Malaria rates are spiking along the Thai-Burma border, health officials in the area say, as people flee fighting in Myanmar that has forced them to live exposed to the elements, increasing their chances of getting bitten by malaria-infected mosquitoes.
“These refugees are fleeing war. They have no home to live in — they stay under a bunch of bamboo trees or at the bank of a brook,” said an official at a camp in Myawaddy, which lies across the river from the Thai border town of Mae Sot.
Of the 1,140 civilians at the camp, about 5 percent are infected with malaria each month, he said, asking not to be identified for his safety. “They still have to live at the bank of a brook in poor conditions until now,” he said. “That’s why more and more people were infected with malaria.”
In Mae Sot, the Mae Tao Clinic has seen malaria cases jump more than 10-fold this year. It treated only 20 patients for malaria last year, but they’ve had 200 in the last nine months alone.
“Last month alone saw over 30 malaria patients,” said a doctor at the clinic who also requested anonymity. “The numbers are rising each month.”
Local organizations say they could see a short, but significant jump in malaria cases next month, and that it could worsen next monsoon season, which runs from July to October. The director of the Shoklo Malaria Research Center, or SMRU, in Mae Sot says that malaria can behave in unpredictable ways, and even small rises in cases can create an epidemic.
“Things are going to get worse, not better,” said Francois Nosten, director of the center. “In this kind of situation, it’s always the case that it’s going to get worse. Government authorities, NGOs, international NGOs, they should prepare themselves and they should organize themselves to be ready — because when it’s going to get worse, it’s going to get bad. We should not wait until things are bad, we should prepare ourselves now.”
In the past year, SMRU reported 1,500 cases of falciparum malaria, a potentially deadly strain, within Brigade 6 territory of northern Karen State. An official at a refugee camp near Myawaddy told RFA the poor living conditions were contributing to the rise in cases.
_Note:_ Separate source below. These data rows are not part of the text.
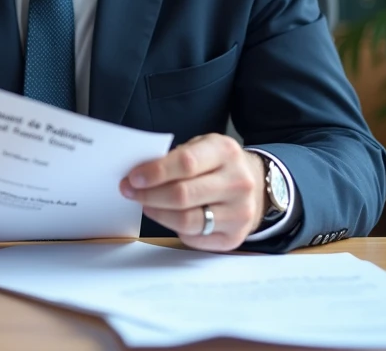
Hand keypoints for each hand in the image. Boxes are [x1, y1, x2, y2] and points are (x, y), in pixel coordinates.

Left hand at [120, 133, 266, 251]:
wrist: (254, 185)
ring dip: (158, 214)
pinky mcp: (234, 237)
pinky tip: (171, 217)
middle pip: (183, 195)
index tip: (133, 178)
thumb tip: (140, 175)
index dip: (155, 172)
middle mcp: (238, 183)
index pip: (186, 163)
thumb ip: (175, 157)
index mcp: (226, 152)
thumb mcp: (202, 147)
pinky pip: (194, 237)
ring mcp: (239, 212)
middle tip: (131, 192)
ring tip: (147, 205)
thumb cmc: (218, 164)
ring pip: (186, 220)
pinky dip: (176, 228)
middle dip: (149, 195)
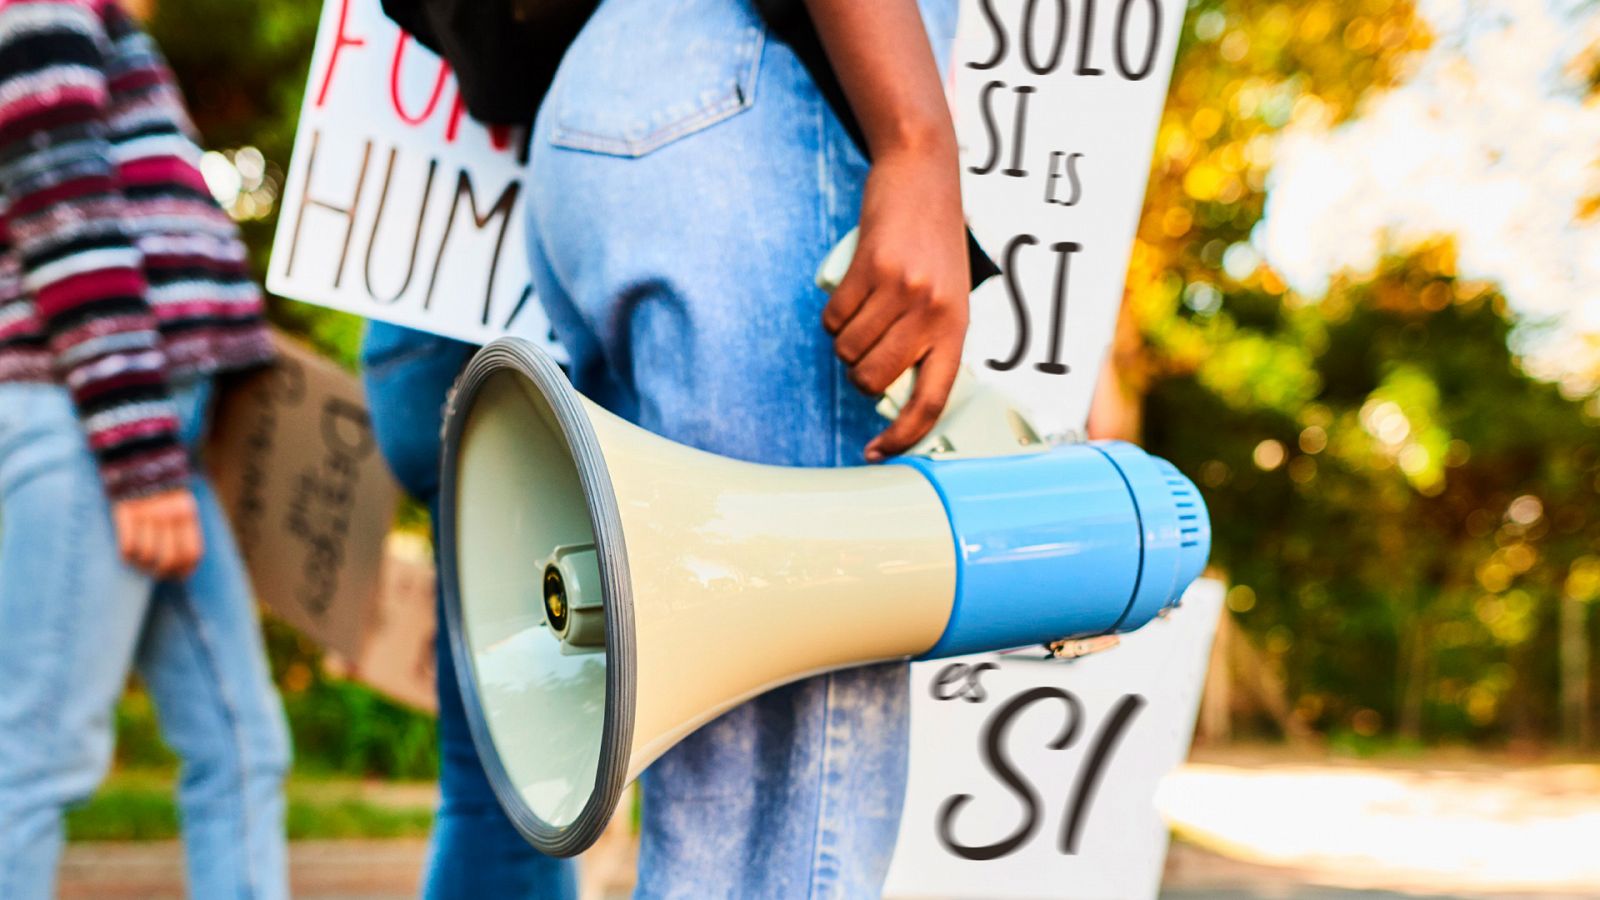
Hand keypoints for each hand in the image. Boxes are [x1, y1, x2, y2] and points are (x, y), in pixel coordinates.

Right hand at [113, 488, 203, 579]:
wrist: (137, 459)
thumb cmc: (161, 489)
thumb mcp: (182, 504)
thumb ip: (185, 531)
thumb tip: (184, 571)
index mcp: (188, 513)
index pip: (191, 553)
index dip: (184, 570)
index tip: (177, 576)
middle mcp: (170, 515)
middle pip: (168, 559)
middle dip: (161, 572)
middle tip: (153, 571)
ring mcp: (148, 514)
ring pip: (146, 555)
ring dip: (141, 564)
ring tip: (138, 560)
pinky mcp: (126, 512)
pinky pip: (127, 546)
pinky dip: (126, 554)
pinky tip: (126, 553)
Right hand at [823, 145, 970, 461]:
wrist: (923, 173)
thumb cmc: (933, 240)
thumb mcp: (946, 294)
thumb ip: (927, 339)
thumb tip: (889, 390)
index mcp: (956, 327)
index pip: (931, 400)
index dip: (904, 435)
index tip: (878, 452)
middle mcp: (932, 313)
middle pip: (873, 378)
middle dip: (858, 372)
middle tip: (866, 343)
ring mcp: (902, 290)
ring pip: (849, 348)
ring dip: (844, 338)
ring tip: (863, 308)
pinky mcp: (871, 267)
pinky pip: (835, 315)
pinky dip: (834, 312)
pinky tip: (852, 288)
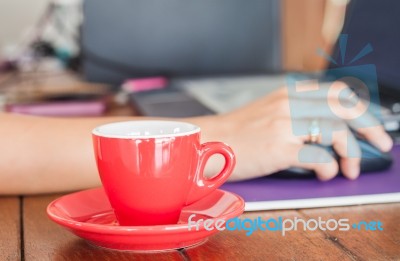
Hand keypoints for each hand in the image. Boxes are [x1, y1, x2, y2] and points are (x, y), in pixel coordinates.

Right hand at [199, 81, 392, 180]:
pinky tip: (325, 174)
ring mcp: (285, 124)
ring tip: (348, 168)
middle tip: (381, 143)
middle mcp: (289, 104)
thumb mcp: (269, 111)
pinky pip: (319, 156)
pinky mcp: (280, 147)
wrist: (209, 141)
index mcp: (289, 94)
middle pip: (344, 108)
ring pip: (336, 132)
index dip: (360, 109)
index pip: (337, 93)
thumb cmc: (237, 132)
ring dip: (350, 153)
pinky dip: (329, 168)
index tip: (369, 125)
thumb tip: (326, 129)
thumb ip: (296, 112)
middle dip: (369, 127)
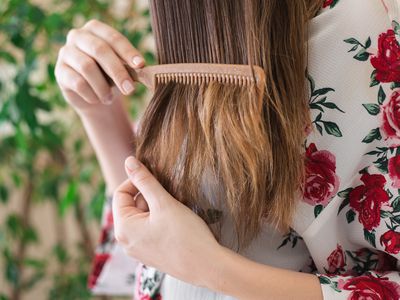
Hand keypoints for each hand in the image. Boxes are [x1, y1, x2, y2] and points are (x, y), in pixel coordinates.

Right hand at [54, 19, 144, 112]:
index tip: (141, 65)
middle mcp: (78, 36)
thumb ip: (131, 66)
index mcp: (96, 29)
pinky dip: (92, 94)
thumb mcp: (123, 69)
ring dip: (103, 87)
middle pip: (99, 50)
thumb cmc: (112, 77)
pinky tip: (98, 99)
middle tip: (130, 89)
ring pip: (87, 67)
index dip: (127, 51)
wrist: (95, 97)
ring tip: (110, 99)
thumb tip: (143, 69)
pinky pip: (78, 83)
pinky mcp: (59, 72)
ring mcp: (66, 53)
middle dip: (117, 71)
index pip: (113, 37)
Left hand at [112, 156, 221, 287]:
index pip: (120, 193)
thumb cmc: (185, 235)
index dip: (137, 181)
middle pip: (132, 205)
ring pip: (143, 217)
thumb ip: (145, 180)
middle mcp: (126, 242)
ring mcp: (138, 250)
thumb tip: (129, 161)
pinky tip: (177, 224)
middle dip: (150, 197)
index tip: (157, 179)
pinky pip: (149, 230)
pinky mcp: (151, 254)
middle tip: (170, 199)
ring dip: (157, 208)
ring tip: (176, 212)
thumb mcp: (163, 202)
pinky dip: (161, 221)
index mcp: (123, 228)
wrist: (207, 266)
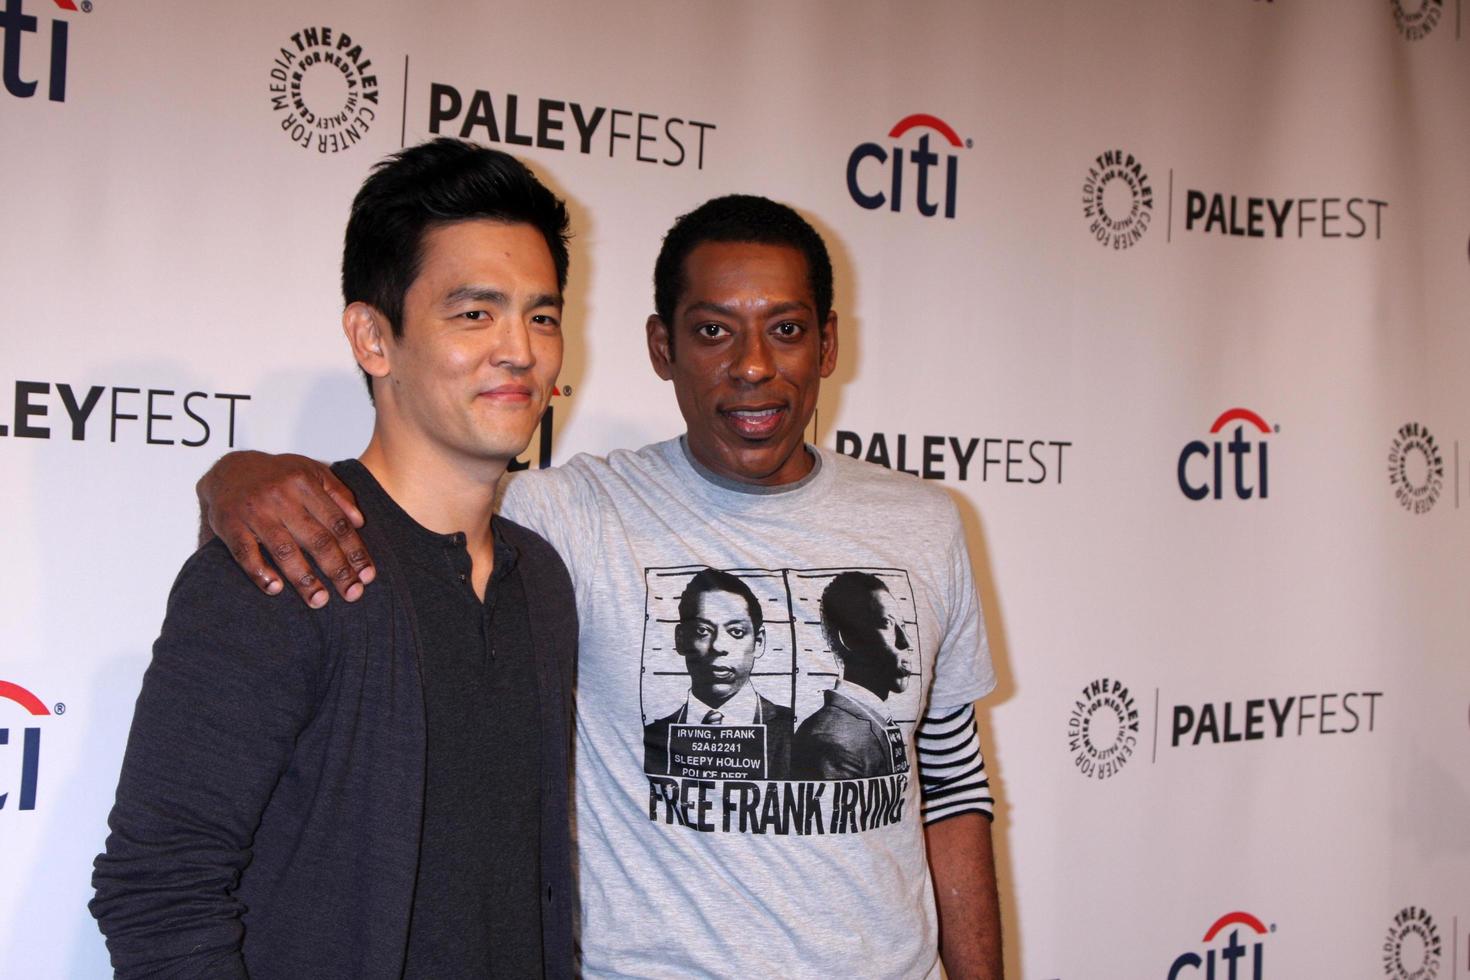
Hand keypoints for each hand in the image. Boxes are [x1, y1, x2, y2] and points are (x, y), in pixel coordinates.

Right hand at [196, 451, 374, 606]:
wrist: (228, 469)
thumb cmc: (277, 475)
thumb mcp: (311, 472)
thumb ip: (338, 493)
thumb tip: (360, 522)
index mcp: (305, 483)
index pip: (337, 523)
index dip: (354, 551)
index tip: (367, 575)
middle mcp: (281, 496)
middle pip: (316, 539)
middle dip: (337, 570)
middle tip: (352, 594)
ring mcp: (255, 511)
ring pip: (284, 549)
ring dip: (303, 579)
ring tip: (319, 600)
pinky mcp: (229, 524)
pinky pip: (245, 552)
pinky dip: (260, 572)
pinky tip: (275, 589)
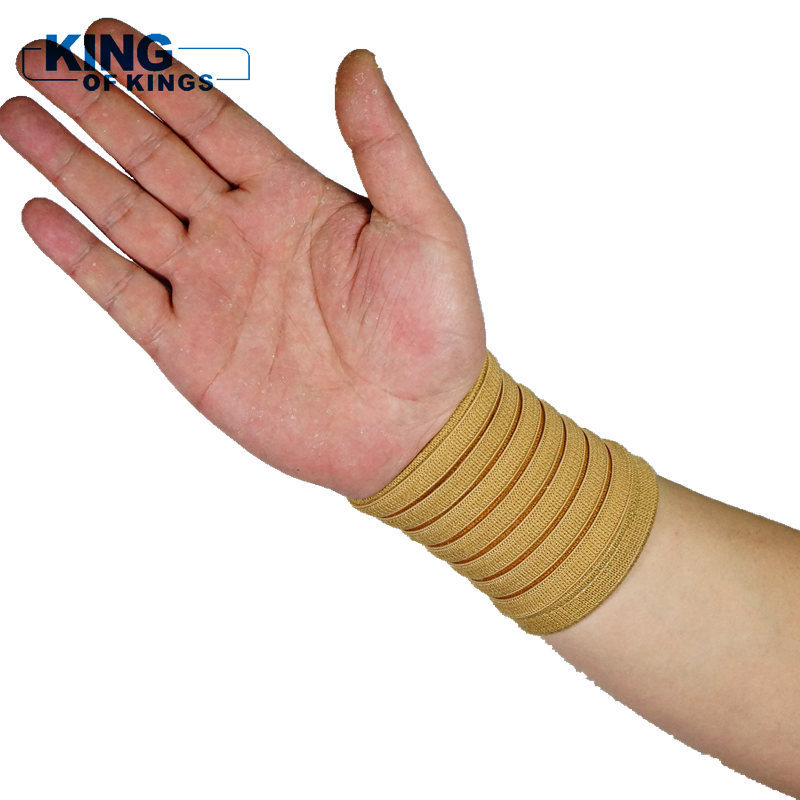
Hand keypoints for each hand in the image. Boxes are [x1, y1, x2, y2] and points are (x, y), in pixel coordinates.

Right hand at [0, 18, 485, 496]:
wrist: (414, 428)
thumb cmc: (433, 331)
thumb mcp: (425, 225)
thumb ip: (385, 144)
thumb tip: (357, 60)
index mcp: (293, 197)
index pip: (211, 121)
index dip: (158, 78)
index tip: (106, 34)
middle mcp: (242, 235)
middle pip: (153, 155)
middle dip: (94, 105)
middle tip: (40, 57)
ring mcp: (211, 291)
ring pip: (124, 213)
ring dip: (71, 166)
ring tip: (15, 116)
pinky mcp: (191, 349)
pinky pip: (122, 292)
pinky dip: (80, 256)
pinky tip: (42, 215)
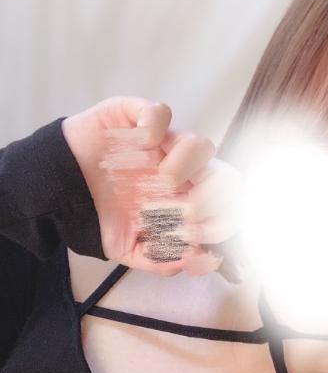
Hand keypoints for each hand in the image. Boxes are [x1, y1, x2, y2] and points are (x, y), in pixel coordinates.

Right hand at [62, 96, 243, 278]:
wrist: (57, 193)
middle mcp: (181, 172)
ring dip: (189, 166)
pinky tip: (140, 145)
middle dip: (215, 197)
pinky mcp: (137, 119)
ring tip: (165, 180)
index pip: (225, 206)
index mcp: (184, 200)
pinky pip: (160, 113)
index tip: (199, 235)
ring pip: (200, 145)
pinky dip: (155, 127)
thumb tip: (196, 259)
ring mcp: (162, 146)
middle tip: (190, 211)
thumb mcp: (129, 250)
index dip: (223, 220)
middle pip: (224, 176)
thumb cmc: (99, 215)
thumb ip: (162, 259)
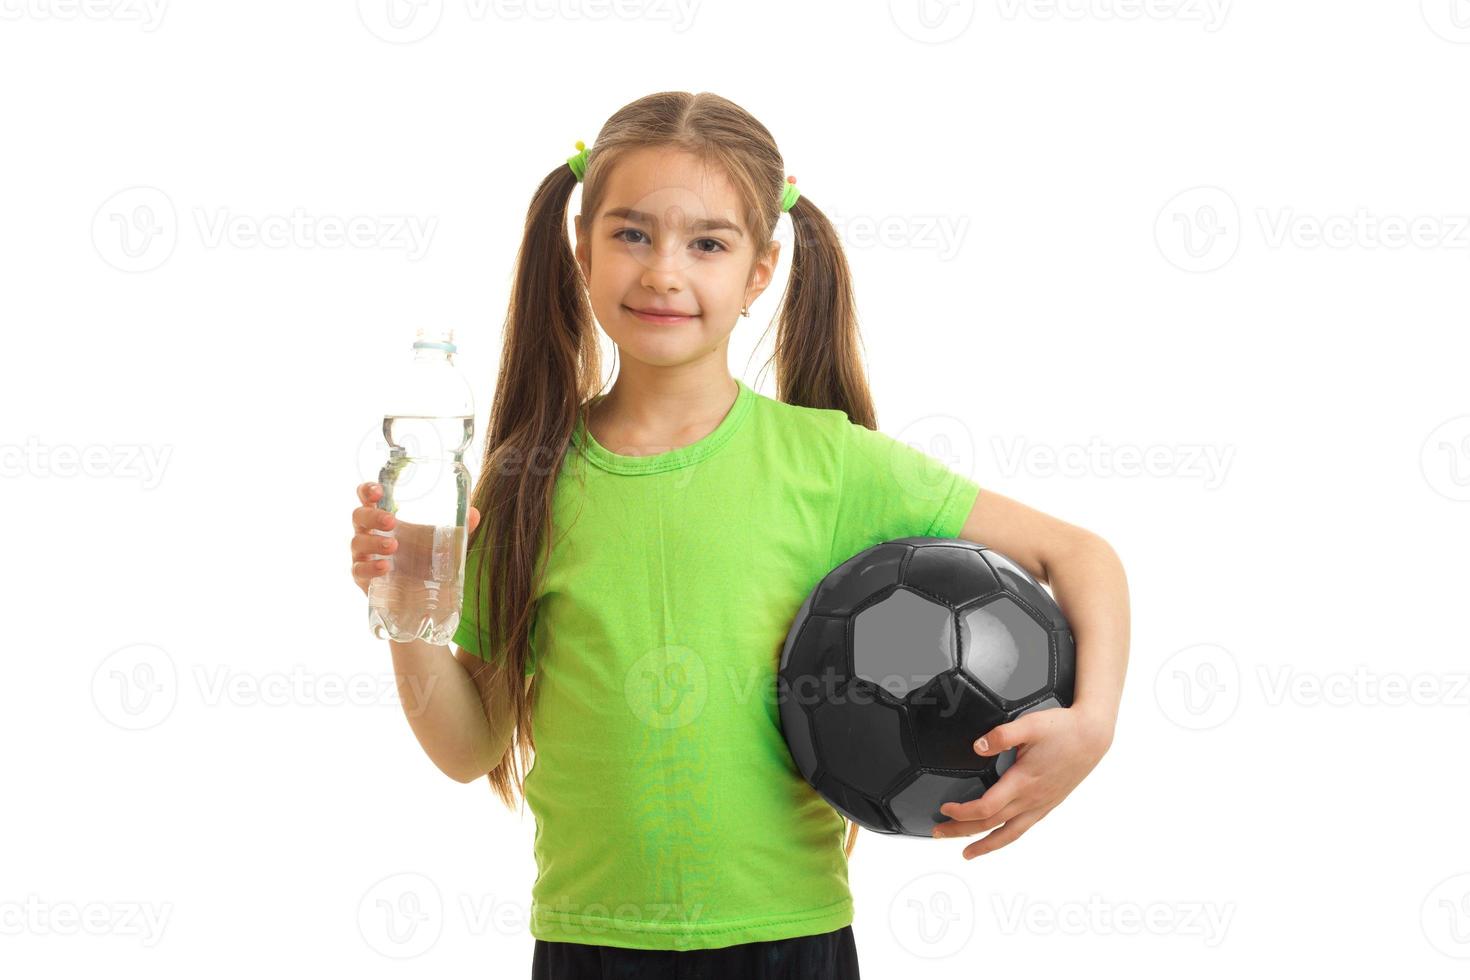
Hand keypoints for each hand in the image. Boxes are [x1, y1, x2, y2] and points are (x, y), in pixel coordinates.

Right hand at [349, 482, 479, 598]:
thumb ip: (458, 530)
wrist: (421, 599)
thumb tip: (474, 513)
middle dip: (372, 516)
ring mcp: (364, 556)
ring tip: (394, 546)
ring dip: (374, 542)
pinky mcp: (363, 579)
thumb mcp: (443, 544)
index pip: (367, 498)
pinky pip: (358, 570)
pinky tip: (385, 567)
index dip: (367, 490)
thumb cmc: (425, 562)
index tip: (378, 490)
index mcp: (385, 519)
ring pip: (357, 542)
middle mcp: (370, 534)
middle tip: (391, 521)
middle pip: (359, 516)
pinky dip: (370, 567)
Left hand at [931, 704, 1113, 858]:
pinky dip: (1007, 837)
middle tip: (940, 834)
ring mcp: (1041, 804)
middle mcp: (1031, 799)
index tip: (944, 808)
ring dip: (986, 845)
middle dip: (962, 832)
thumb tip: (977, 747)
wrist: (1093, 737)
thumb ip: (1001, 736)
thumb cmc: (1063, 730)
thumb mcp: (1030, 725)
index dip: (962, 813)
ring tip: (968, 853)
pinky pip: (1024, 828)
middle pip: (991, 825)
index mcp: (1023, 782)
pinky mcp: (1049, 804)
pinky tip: (999, 837)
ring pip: (1010, 834)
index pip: (986, 808)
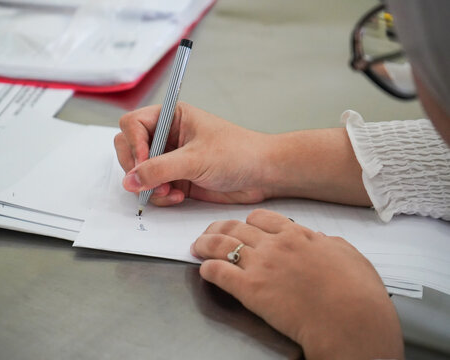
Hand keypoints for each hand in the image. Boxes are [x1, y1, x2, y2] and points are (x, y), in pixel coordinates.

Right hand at [115, 102, 370, 207]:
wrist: (263, 175)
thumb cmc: (239, 153)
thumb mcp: (196, 158)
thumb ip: (160, 169)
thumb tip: (131, 180)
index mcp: (171, 117)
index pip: (132, 124)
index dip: (133, 143)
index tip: (143, 162)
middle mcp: (167, 136)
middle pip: (129, 148)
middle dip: (136, 168)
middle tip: (148, 181)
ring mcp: (170, 159)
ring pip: (139, 172)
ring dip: (149, 185)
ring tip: (168, 192)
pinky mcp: (176, 179)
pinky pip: (153, 188)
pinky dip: (160, 196)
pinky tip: (178, 197)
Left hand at [191, 209, 403, 359]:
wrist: (350, 321)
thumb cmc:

Of the 1,140 civilians who are currently at the camp, about 5 percent are infected with malaria each month.
Myanmar has been wracked by civil war and turmoil since the military took control of the country in February 2021, intensifying long-standing conflicts between the government and various ethnic rebel groups seeking greater autonomy.
A series of battles that flared between the Karen National Union and Burma Army have driven more than 186,000 people from their homes, according to a KNU press release in August.
More vulnerable fighters
The coup has driven more young people from the cities to join the People’s Defense Force and other armed ethnic organizations who are not as resistant to malaria as long-term residents are, said Nosten.
The same thing happened in the late 1980s, when young people from the city to fight in the jungles, he said. “When the students arrived here in 1988, 1989, and 1990, more students died of malaria than died of fighting because they are not immune, they are city-dwellers.”
One young rebel fighter was laid low with a raging fever for a week after getting infected with malaria while going on a mission through the jungle. He had no access to any specific malaria medication, so he took only common fever pills.
“I was sleep-talking in pain,” he said. “Thank God the fever went down, and I got back to normal.”
While his case wasn’t deadly, health officials worry the situation could grow worse.
While medics at the border urge people at risk to avoid getting bitten, the nature of mosquitos carrying malaria means they can also bite during the day. Nosten urged a prompt response from local officials in Karen state, as well as officials he’s engaged in Thailand.
Thankfully, malaria is a relatively easy disease to treat as long as patients get tested and medication quickly, Nosten said.
“It’s supply, disruption, and access. When people have to run and move from one place to another, it’s difficult to access healthcare,” he told RFA.
“As soon as they have a fever, they need to get themselves somewhere they can get a diagnosis and treatment,” he said. “So that’s the most important thing to do. Malaria is easy to treat and it’s a benign disease if you treat it quickly.”